Portuguese telcos battle for control

Sonaecom increases bid offer ahead of crucial meeting

LISBON — In a last roll of the dice, Portuguese telco Sonaecom has upped the stakes yet again in its bid to buy rival Portugal Telecom, which owns the country’s leading pay-TV company, TV Cabo. Shareholders will give their final answer on Friday.

After repeated rebukes by PT’s board of directors, Sonaecom has made a final offer to PT shareholders, maintaining its offer price of Euros 10.50 ($13.90) a share, and announcing an ambitious Euros 5.7 billion ($7.53 billion) shareholder remuneration plan for the period 2007-2010, worth Euros 5.10 ($6.74) a share.

In an eight-page memorandum, Sonaecom launched a searing attack on PT’s recent rejection of Sonaecom’s offer and accused the PT’s board of wanting to “have its cake and eat it. ”

In particular, Sonaecom asserts that PT’s own shareholder remuneration plan offers vague promises in terms of share buyback prices and that the offer to distribute 181 million PT Multimedia shares to shareholders will reduce the group’s assets by an estimated Euros 3.5 billion ($4.62 billion) and consequently its share price.

By way of contrast, Sonaecom has now complemented its basic offer of Euros 10.50 ($13.90) per share with an ambitious remuneration package including a generous dividend package.

The dividend package includes a commitment by Sonaecom not to pay dividends to itself for a five-year period, but to pay dividends of Euros 5.10 ($6.74) per share to all other shareholders for the period 2007-2010.

Sonaecom also pledges that if, as a result of its takeover bid, it secures more than 60% of PT’s shares, it will launch a public offer of sale of this excess amount to existing shareholders on a pro-rata basis, at the market price subject to a minimum of Euros 10.50 ($13.90) per share, within three months after completion of its tender offer.

The crucial difference between the two remuneration packages offered by PT’s board and by Sonaecom is the question of PT Multimedia, which reps more than 80% of the local cable and satellite market, and is a crucial player in the Portuguese telecommunications and media landscape as the country enters the digital age.

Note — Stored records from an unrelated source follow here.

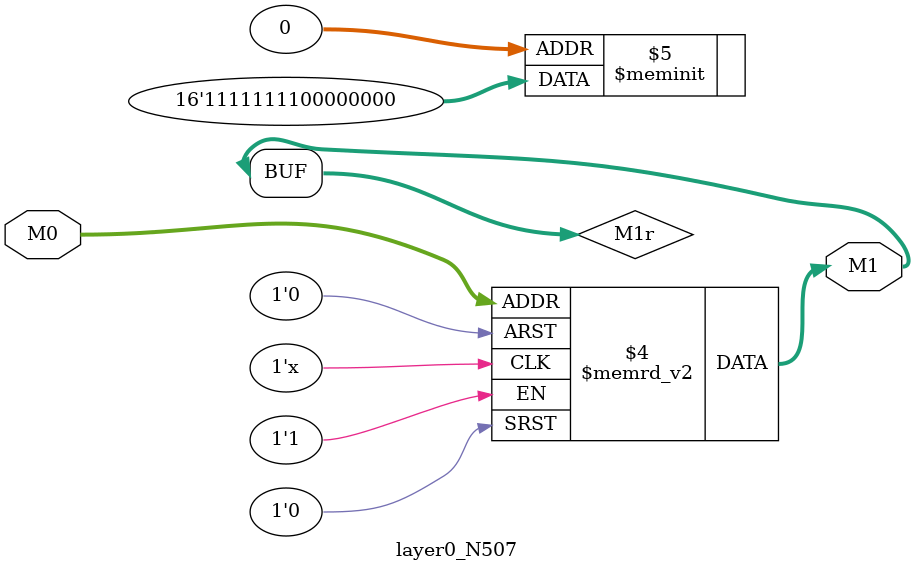
<source format=v>
module layer0_N507 ( input [2:0] M0, output [1:0] M1 );

	(*rom_style = "distributed" *) reg [1:0] M1r;
	assign M1 = M1r;
	always @ (M0) begin
		case (M0)
			3'b000: M1r = 2'b00;
			3'b100: M1r = 2'b11;
			3'b010: M1r = 2'b00;
			3'b110: M1r = 2'b11;
			3'b001: M1r = 2'b00;
			3'b101: M1r = 2'b11;
			3'b011: M1r = 2'b00;
			3'b111: M1r = 2'b11;

		endcase
	end
endmodule

</source>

PT admitted Tuesday that if Sonaecom’s bid fails, PT’s own shareholder remuneration package, including distribution of PT Multimedia shares, will result in a 20% drop in PT’s share price from the present Euros 10.10 ($13.30) a share to Euros 8.38 ($11.10).

Sonaecom claimed that the downward spiral in PT’s share prices may be even steeper given that analysts estimate that PT’s true current value, including PT Multimedia, is Euros 8.58 ($11.30) per share.

Sonaecom asserts that PT Multimedia is overvalued by 100%, in comparison with other European cable operators.

These tense last minute moves are in anticipation of PT’s general meeting on Friday, where shareholders must vote on whether or not to remove the state’s golden share in PT, which is essential if Sonaecom’s offer is to proceed.

PT’s two largest shareholders, Santander and Banco Espirito Santo (both with 10% of stock) have announced opposite intentions — the former will vote in favor of removing the golden share, the latter against.

In light of European Union guidelines, the state’s golden share in PT will inevitably disappear in the near future, but if it is upheld in Friday’s vote, Sonaecom will be barred from launching another takeover bid until 2008.